In our experience, the relationship of the lesion to the hilar and intrahepatic vessels and bile ducts is an important key in the evaluation before MWA. With this as a starting point, we have developed the appropriate exclusion criteria. Among the patients, single (80.0%) and multiple lesions (20%) were involved, and lesions smaller than 3 cm, 3–5 cm, and > 5 cm were also included. The efficacy of MWA treatment could not be determined because the sample size of > 5 cm was too small to be included. However, for patients ≤ 5 cm, our study initially showed the effectiveness of its treatment.
In our study, one of the six patients who relapsed was P3N0M0, Kodama type 3; five were P1N0M0, Kodama type 1. According to Azizi et al. , Kodama type 1–3 is metabolically active. The recurrence in these six patients may be due to the failure to completely ablate the "infiltrative zone" around the lesion. However, the remaining metabolically active 44 lesions were ablated. Thus, our results suggest that MWA can be used in patients with P1N0M0 stage and Kodama type 1–3. Also, in conjunction with the study by Azizi et al. , we suggest that a follow-up can be adopted for patients with Kodama type 4–5. When the lesion tends to progress, aggressive surgical or MWA treatment is then promptly undertaken. Of course, we still need more studies to investigate the appropriate population for MWA to treat HAE.

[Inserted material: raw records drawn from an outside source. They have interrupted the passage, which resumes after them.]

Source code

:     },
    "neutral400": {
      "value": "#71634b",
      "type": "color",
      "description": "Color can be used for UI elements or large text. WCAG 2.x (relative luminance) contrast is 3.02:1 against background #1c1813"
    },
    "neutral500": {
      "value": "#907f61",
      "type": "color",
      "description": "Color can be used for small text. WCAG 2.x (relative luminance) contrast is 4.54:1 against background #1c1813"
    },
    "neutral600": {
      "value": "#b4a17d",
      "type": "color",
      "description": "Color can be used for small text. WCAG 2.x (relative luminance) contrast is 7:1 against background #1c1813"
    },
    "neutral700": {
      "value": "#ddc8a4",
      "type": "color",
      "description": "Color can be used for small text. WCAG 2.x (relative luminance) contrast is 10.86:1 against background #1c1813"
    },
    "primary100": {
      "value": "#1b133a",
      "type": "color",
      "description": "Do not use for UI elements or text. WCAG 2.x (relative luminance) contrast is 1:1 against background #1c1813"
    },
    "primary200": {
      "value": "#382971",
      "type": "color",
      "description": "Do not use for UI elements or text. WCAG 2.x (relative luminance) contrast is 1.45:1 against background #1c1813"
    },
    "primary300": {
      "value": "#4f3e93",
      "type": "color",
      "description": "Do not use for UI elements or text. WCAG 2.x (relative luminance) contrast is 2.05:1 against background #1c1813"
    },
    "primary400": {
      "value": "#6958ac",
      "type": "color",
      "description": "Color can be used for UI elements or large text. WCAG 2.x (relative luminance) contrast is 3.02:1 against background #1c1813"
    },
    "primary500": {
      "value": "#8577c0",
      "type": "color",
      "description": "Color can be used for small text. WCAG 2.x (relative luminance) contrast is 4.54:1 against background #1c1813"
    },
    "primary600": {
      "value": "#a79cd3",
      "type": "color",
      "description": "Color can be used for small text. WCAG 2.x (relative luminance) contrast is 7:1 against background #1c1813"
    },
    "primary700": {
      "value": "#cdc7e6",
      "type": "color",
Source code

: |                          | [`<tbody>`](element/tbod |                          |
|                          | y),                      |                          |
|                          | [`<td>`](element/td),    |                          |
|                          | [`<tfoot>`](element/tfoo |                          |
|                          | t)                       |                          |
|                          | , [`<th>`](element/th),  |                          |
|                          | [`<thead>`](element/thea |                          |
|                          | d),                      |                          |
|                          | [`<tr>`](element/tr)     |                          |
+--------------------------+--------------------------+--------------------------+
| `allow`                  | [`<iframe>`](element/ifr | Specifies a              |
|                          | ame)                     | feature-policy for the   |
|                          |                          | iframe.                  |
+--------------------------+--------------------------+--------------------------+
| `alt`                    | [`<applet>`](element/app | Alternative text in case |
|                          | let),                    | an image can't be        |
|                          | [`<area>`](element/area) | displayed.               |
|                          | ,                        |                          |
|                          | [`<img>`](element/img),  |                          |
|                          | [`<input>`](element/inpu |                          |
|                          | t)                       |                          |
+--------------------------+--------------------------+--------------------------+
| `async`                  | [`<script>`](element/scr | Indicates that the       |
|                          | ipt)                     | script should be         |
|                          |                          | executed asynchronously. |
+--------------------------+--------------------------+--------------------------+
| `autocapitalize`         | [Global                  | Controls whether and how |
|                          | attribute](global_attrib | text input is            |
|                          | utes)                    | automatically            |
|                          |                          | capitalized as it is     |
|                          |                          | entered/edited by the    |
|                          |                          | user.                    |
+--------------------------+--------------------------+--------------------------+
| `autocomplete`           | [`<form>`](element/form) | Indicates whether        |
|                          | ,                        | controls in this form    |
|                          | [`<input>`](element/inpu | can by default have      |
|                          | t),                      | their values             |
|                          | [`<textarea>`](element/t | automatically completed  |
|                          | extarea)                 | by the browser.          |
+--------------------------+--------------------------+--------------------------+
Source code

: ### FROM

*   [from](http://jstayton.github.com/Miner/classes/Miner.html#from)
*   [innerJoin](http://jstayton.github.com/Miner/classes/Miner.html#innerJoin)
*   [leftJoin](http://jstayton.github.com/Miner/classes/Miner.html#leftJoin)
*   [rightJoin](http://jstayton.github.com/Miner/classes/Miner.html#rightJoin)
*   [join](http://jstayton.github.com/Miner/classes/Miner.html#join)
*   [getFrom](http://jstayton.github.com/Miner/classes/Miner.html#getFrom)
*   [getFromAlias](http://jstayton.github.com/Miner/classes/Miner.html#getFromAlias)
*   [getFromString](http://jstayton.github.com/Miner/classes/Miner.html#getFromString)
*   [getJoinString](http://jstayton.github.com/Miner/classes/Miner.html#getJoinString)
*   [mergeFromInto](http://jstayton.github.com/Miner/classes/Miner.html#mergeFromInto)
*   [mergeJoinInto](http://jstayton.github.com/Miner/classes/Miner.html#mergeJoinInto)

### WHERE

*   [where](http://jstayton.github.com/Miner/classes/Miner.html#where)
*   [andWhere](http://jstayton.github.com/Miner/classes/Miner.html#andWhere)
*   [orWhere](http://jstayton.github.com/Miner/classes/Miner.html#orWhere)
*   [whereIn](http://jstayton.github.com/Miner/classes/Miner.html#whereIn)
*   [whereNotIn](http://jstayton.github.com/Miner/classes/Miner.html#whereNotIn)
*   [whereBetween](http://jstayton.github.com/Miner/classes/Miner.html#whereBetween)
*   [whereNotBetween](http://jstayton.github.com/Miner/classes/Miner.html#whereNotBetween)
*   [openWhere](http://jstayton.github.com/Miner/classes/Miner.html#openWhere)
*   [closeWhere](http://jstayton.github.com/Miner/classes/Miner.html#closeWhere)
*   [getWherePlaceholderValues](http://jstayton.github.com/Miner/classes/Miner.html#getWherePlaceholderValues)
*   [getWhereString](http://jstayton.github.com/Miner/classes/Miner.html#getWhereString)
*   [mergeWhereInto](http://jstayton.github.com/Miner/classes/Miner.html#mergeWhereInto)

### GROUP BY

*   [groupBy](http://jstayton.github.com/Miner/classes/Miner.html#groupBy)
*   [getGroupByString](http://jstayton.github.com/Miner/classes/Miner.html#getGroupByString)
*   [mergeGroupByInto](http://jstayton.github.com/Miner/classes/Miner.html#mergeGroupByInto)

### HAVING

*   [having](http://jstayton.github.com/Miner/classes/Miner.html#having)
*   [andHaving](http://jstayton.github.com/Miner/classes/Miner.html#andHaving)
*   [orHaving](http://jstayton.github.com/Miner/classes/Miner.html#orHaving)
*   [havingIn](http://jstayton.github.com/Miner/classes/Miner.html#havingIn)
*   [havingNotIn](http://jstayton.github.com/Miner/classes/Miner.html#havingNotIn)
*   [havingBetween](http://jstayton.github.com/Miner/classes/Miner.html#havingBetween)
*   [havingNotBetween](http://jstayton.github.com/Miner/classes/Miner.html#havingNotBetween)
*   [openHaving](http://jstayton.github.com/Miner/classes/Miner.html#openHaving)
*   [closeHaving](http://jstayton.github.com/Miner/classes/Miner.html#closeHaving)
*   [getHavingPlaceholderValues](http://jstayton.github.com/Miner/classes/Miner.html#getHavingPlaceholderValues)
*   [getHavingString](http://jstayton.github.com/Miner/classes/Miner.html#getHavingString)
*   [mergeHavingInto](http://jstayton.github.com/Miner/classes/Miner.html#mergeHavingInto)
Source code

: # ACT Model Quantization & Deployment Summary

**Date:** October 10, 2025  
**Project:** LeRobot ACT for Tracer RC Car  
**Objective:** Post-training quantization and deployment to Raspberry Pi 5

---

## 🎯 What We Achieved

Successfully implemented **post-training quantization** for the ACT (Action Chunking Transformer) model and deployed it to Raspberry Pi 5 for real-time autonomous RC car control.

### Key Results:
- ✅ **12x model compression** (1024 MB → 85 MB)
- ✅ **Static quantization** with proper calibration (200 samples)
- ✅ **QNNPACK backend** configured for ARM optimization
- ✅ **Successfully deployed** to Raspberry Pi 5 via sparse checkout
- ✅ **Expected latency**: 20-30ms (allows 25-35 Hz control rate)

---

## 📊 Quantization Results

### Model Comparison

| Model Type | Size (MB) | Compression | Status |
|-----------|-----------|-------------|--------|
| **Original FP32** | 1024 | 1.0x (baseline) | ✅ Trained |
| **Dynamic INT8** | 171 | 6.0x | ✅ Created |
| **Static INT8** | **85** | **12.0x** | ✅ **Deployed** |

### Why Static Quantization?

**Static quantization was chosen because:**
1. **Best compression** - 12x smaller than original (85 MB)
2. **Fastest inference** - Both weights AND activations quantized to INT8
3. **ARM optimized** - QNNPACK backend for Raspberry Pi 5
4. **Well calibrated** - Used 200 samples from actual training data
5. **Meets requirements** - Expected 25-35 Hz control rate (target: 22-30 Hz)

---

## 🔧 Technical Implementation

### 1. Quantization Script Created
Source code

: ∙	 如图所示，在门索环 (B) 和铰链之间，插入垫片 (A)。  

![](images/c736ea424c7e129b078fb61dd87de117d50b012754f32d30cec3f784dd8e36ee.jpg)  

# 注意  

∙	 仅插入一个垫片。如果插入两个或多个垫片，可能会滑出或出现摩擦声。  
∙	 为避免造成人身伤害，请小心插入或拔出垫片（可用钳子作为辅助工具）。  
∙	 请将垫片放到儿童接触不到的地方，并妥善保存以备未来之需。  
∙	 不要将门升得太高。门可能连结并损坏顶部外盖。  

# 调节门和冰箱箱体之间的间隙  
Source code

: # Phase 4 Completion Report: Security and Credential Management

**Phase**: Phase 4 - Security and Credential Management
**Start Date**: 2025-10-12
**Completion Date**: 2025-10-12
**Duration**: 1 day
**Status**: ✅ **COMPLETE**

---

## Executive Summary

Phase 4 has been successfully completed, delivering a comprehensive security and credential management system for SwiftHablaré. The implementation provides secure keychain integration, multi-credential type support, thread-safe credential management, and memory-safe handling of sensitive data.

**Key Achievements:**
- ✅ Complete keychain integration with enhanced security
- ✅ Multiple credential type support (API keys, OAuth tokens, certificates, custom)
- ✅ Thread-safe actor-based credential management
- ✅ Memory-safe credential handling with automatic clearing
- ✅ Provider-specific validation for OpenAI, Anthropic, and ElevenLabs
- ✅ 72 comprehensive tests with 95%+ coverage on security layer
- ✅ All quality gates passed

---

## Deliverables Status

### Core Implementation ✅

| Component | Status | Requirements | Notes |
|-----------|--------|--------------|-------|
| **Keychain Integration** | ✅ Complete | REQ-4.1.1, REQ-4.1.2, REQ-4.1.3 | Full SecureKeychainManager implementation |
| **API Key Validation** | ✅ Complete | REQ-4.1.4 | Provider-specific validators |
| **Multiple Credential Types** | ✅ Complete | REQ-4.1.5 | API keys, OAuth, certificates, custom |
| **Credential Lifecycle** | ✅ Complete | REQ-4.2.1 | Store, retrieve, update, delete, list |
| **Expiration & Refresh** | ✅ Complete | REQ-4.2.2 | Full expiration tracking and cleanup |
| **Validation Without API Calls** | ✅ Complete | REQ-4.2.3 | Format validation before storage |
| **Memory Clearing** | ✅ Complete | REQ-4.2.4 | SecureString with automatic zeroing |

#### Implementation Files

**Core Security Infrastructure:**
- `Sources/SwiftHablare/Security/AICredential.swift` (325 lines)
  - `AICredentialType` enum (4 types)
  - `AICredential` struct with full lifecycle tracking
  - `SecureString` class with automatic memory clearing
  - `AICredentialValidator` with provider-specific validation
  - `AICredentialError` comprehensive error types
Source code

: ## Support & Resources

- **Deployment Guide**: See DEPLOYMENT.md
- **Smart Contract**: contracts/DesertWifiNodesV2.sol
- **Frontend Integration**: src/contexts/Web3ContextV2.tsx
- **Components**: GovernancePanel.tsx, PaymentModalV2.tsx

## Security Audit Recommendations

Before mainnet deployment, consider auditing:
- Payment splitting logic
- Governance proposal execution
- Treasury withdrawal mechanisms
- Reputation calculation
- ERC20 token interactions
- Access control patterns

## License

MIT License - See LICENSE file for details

The study with the largest number of cases and the longest follow-up period to evaluate the efficacy of MWA in the treatment of HAE. However, this study also has several limitations. First, the study was descriptive. So, we did not set up a control group. But we have compared the results of other researchers and confirmed the safety and efficacy of MWA to some extent. Secondly, the number of cases with a follow-up period of more than 5 years is still relatively insufficient. We need studies in this area to confirm the long-term recurrence rate of MWA. Third, we have only confirmed the effectiveness and safety of MWA for the treatment of lesions up to 5 cm in diameter. The performances of MWA in large lesions were not assessed in our study. Finally, this is a single-centered and retrospective work, which can easily lead to selection bias. Therefore, more researches are needed to verify our findings.
In conclusion, our results show that MWA is a safe and effective way to treat HAE. Meanwhile, it provides a new option and a new way of thinking about the treatment modality for patients with lesions ≤ 5 cm in diameter, P1N0M0, and Kodama type 1–3. And it has the possibility to replace radical surgery and drugs in the treatment of early HAE.